The pathogenesis of ACEI induced angioedema is decreased degradation of bradykinin, causing vasodilation and increased vascular permeability, especially in the lax tissues of the face.  Tissue bradykinin is increased in all patients but angioedema occurs only in about 0.1-0.7%.  ACEI have an unpredictable temporal relationship with angioedema. It usually occurs in the 1 st week of therapy but may occur after several years of regular intake or more than 24 h after the last ingestion.  Airway intervention is required in 11% of patients. The most common presenting signs are dyspnoea, lip and tongue swelling.  Oedema of the floor of the mouth and tongue is a harbinger of airway involvement requiring intensive care unit admission, monitoring and early fibre-optic guided intubation to prevent emergent surgical airway access.  The risk factors include black race, female gender, smoking, alcohol use and history of atopy. Several trigger factors like concomitant NSAID use, surgical gloves (latex allergy), local trauma (oropharyngeal airway, pressure from laryngoscope), upper airway instrumentation, local anaesthetic use, irritant fumes, stress and immunosuppression have been proposed. ,,,
NSAID induced angioedema is due to increased leukotriene synthesis.  It may be caused by ibuprofen (57%), aspirin (19%), diclofenac (9.5%), or others and mostly involves the periorbital area. 

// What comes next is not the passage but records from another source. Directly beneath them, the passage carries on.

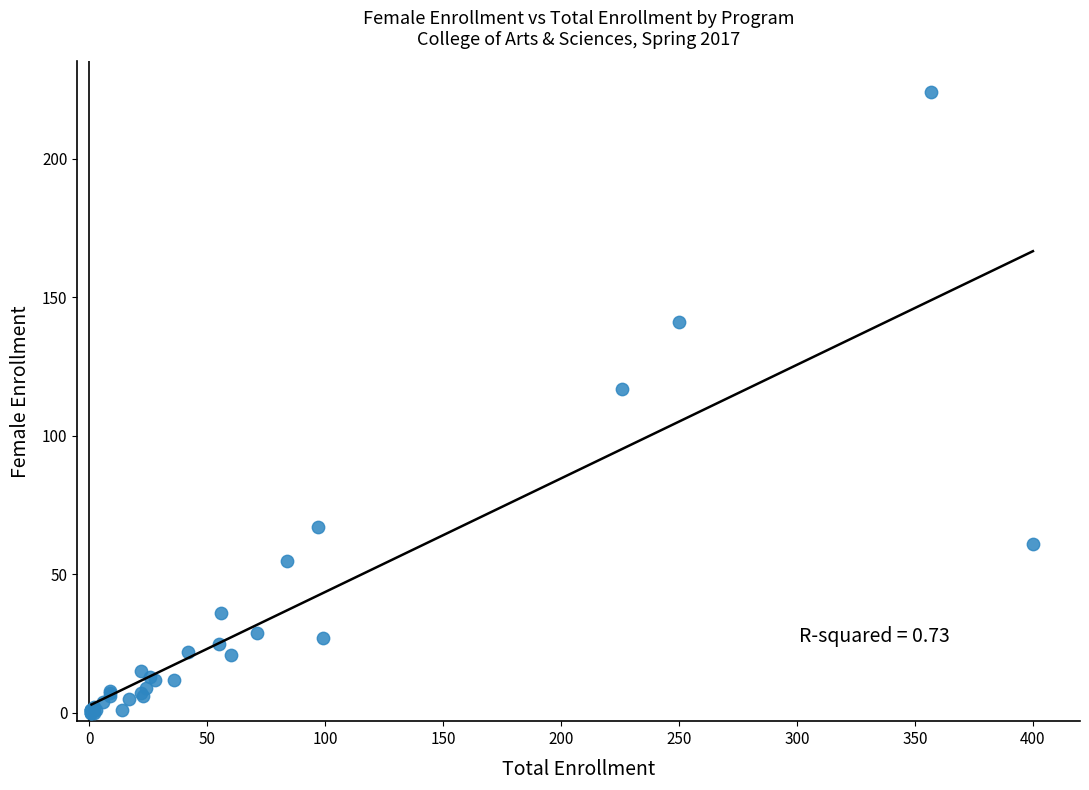

What Y value in the scatter plot is closest to 112?

117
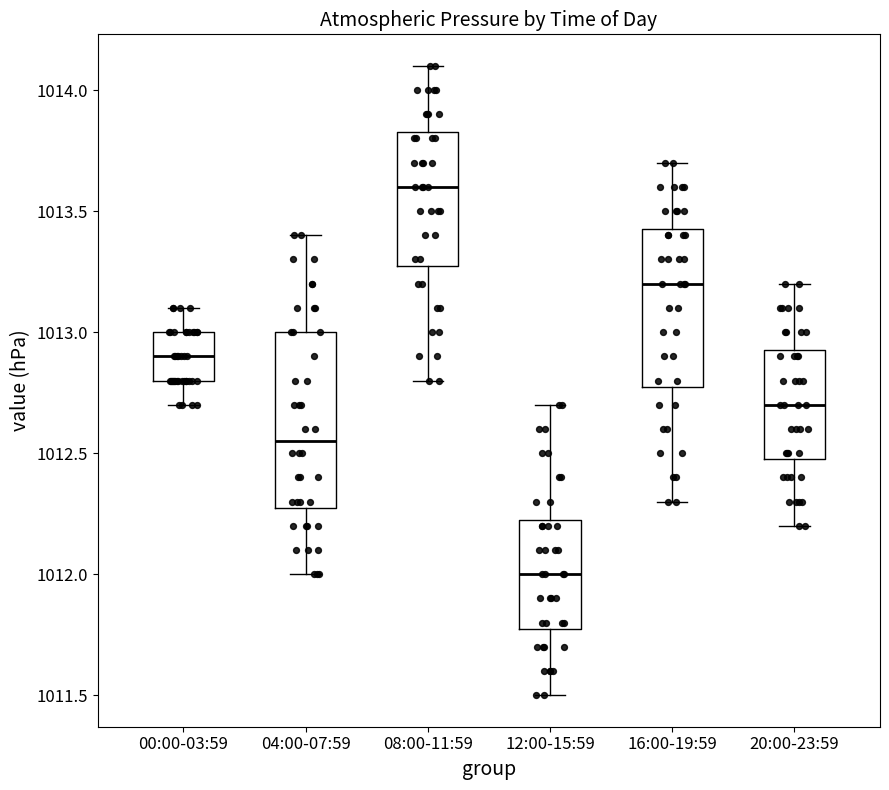

Reading left to right, transcribe this box plot: for each box, give where its median line is, the range the box spans, and where its two whiskers end, as read against the y-axis. The values are not printed on the chart, so give them approximately, as read against the axis.

00:00-03:59: median 1012.90, box 1012.80 to 1013.00, whiskers 1012.70 to 1013.10
04:00-07:59: median 1012.55, box 1012.30 to 1013.00, whiskers 1012.00 to 1013.40
08:00-11:59: median 1013.60, box 1013.30 to 1013.85, whiskers 1012.80 to 1014.10
12:00-15:59: median 1012.00, box 1011.80 to 1012.25, whiskers 1011.50 to 1012.70
16:00-19:59: median 1013.20, box 1012.80 to 1013.45, whiskers 1012.30 to 1013.70
20:00-23:59: median 1012.70, box 1012.50 to 1012.95, whiskers 1012.20 to 1013.20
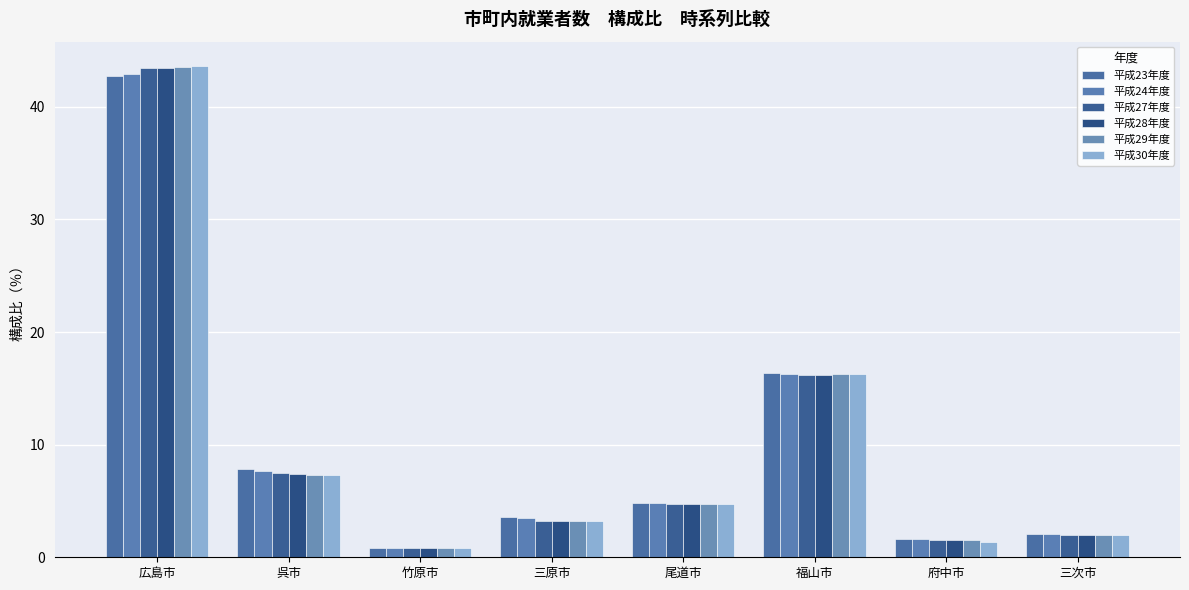

What are all the series names shown in the legend?

平成23年度, 平成24年度, 平成27年度, 平成28年度, 平成29年度, 平成30年度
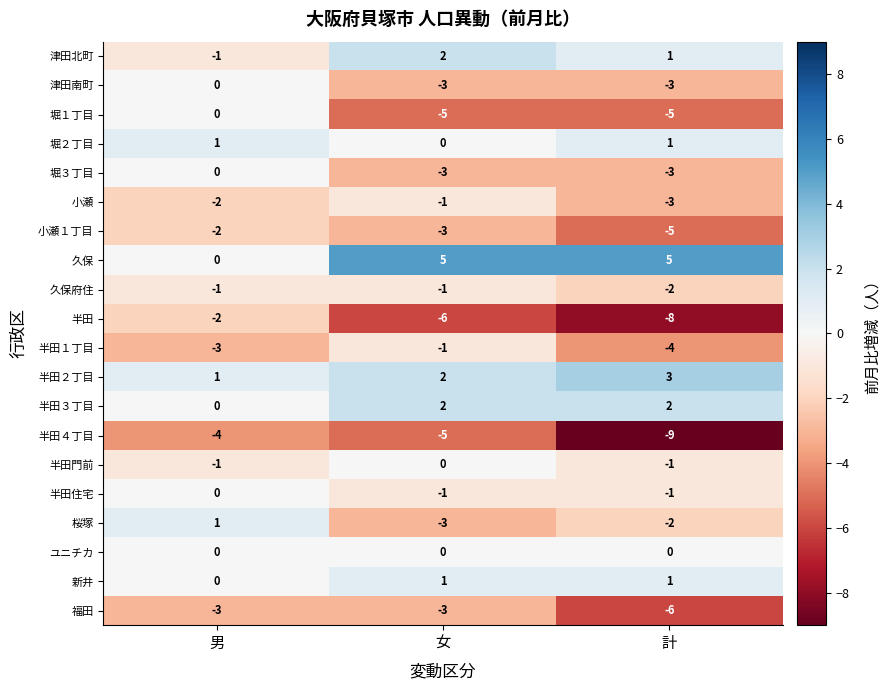

List the labels in order of 小瀬 value, largest first.

女, 男, 計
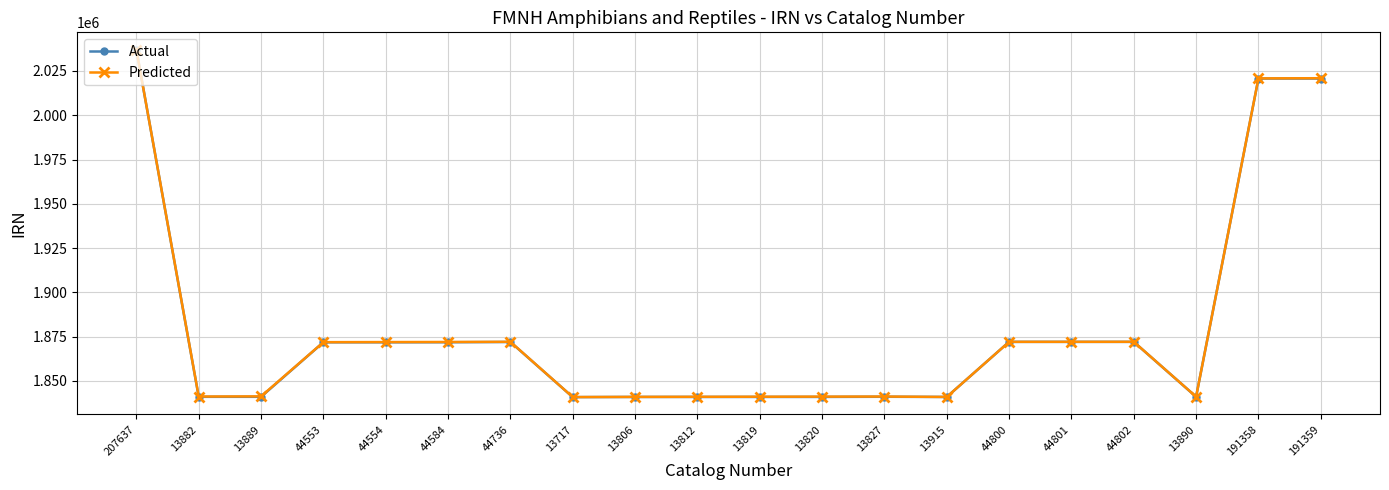

True or false: Actual has more than 1 interior local peaks.

True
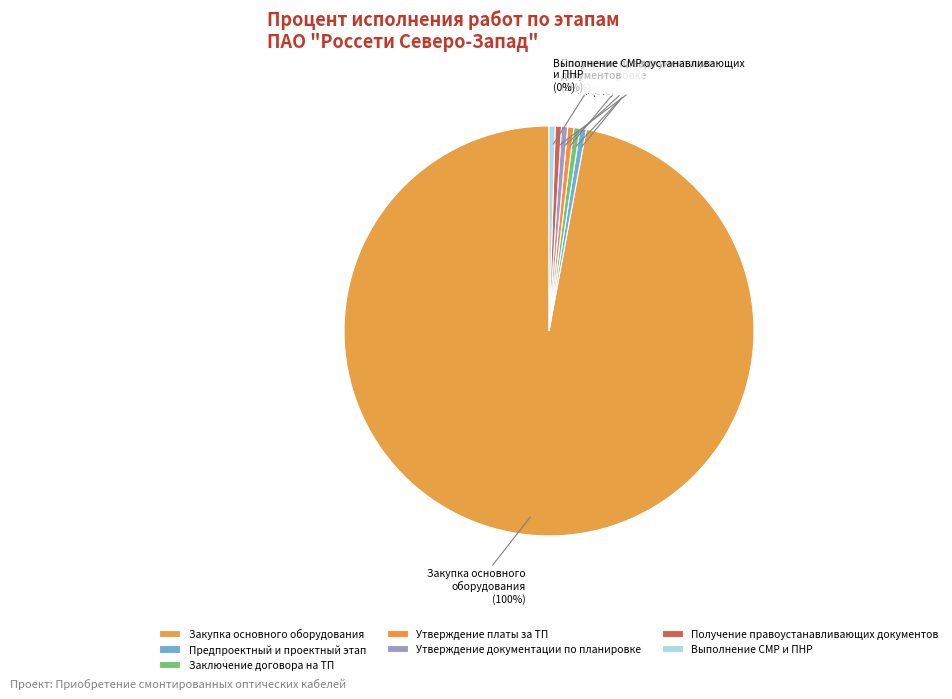

Is it true that Утверждение платы за ТП (0%) is 0% of the pie?

True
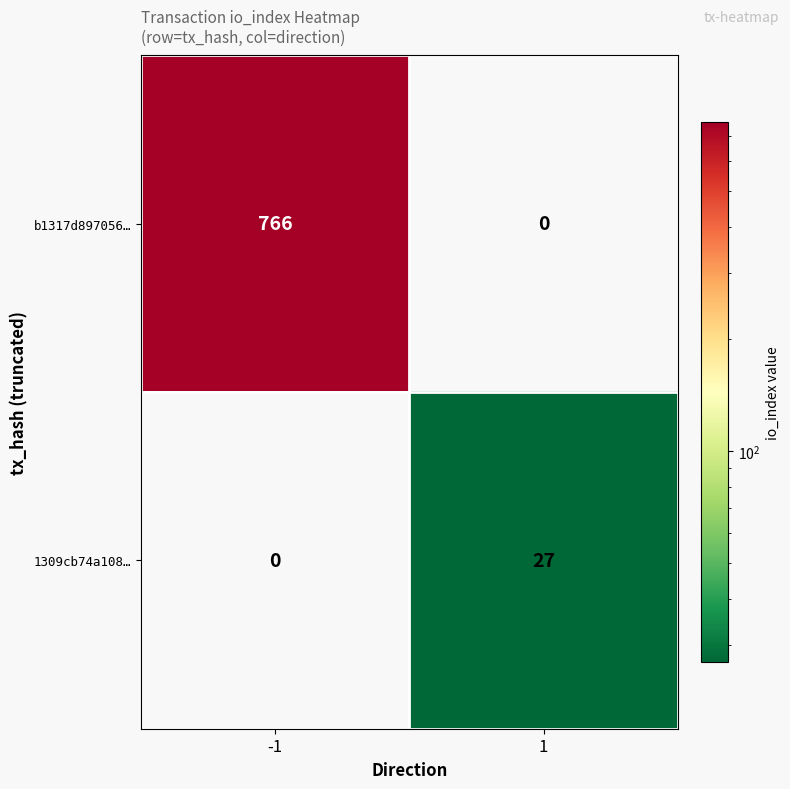

Rank the series at -1 from highest to lowest value.

b1317d897056…, 1309cb74a108…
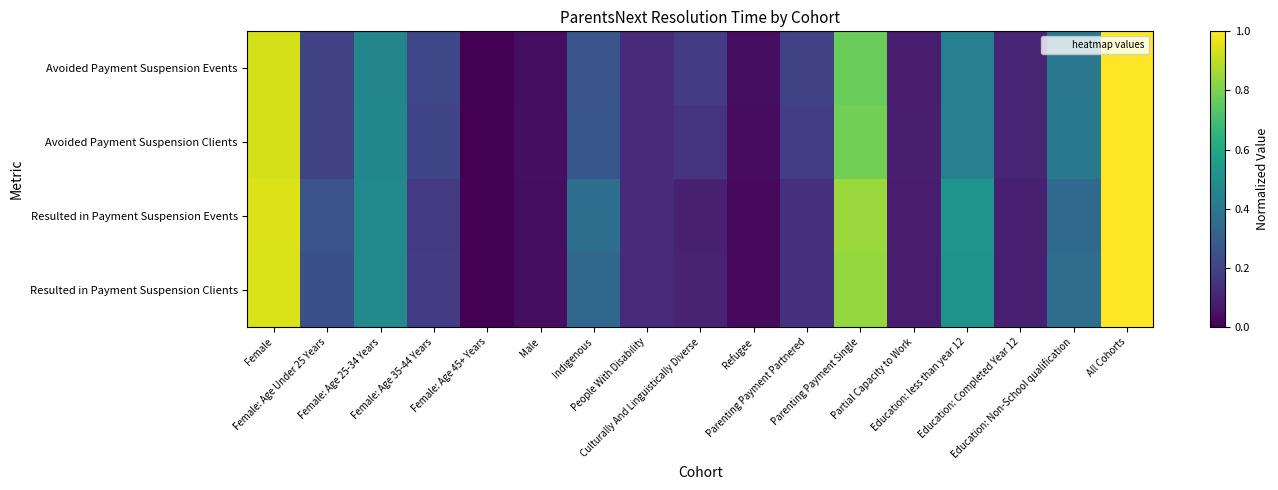

What is the total value across all series at All Cohorts?

4.0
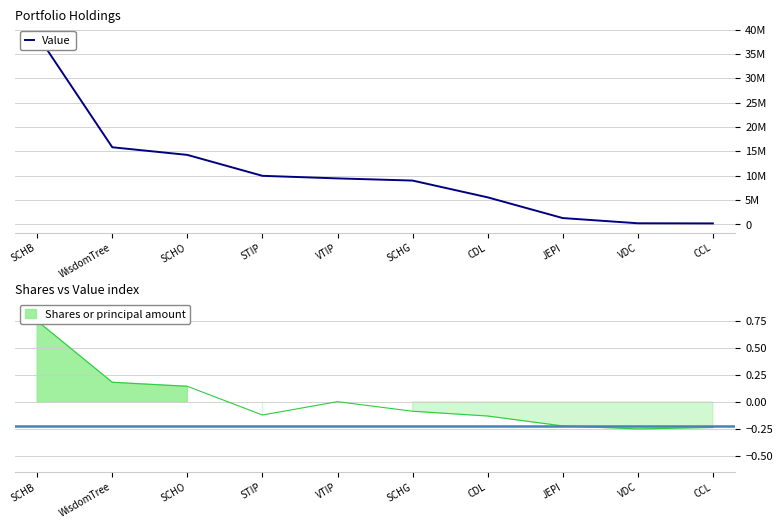

Reading left to right, transcribe all the data shown in this chart.

38892000	15846000	14278000	9984000	9456000	9011000	5569000	1316000	249000	219000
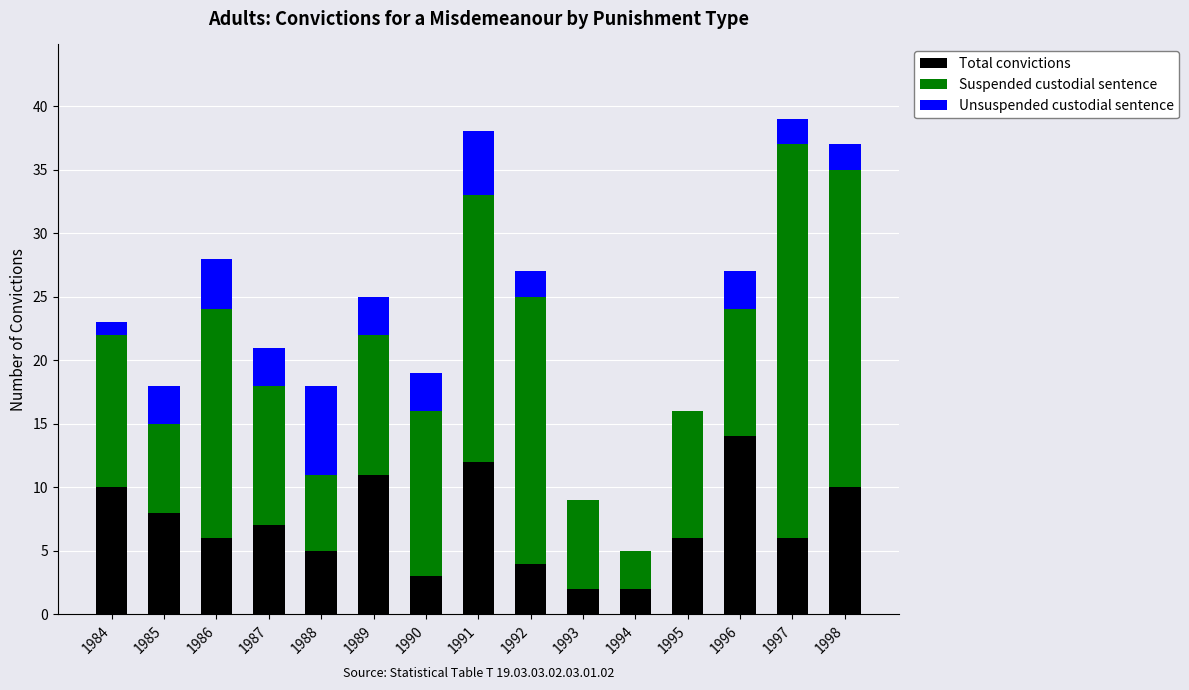

The Total convictions series shows 8 at 1985. True or false?

True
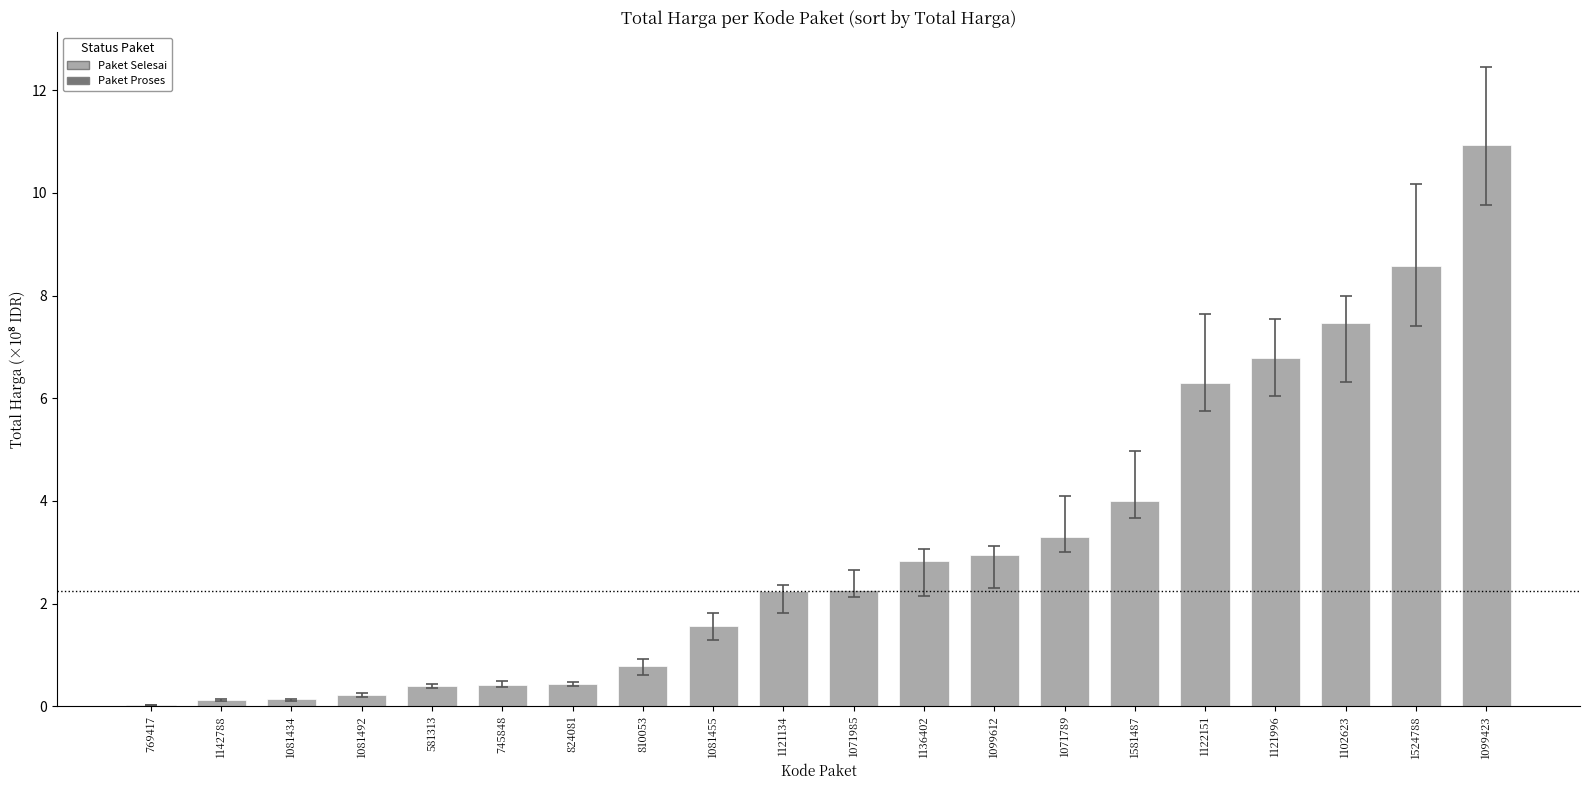

How many data points does each series have?

20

Propofol increases bradykinin levels, causing pain on injection but this is not greater than that observed after ACEI therapy. Secondly, the half-life of bradykinin is only 15 s and it is rapidly metabolised.  Therefore, it is difficult to establish a relationship between propofol and ACEI induced angioedema.
ACEI induced angioedema is a diagnosis of exclusion and there is no specific investigation. Patients with recurrent angioedema need workup with complete blood count, erythrocyte sedimentation rate and complement levels. 
The treatment is supportive. Corticosteroids and antihistamines have no proven therapeutic effect. Adrenaline is useful only in allergic angioedema, insect bite and anaphylaxis. The most important step after the initial management is recognition of ACEI as the cause and its immediate discontinuation as continued use can cause serious recurrent angioedema. ,
A post-operative stridor after airway related procedures or head and neck surgery may be due to pre-existing infection, tumour haemorrhage, epiglottitis, anaphylaxis, or angioedema leading to a confusion in diagnosis. It is important for anaesthesiologists, as airway experts, to be aware of this condition as their expertise may be required.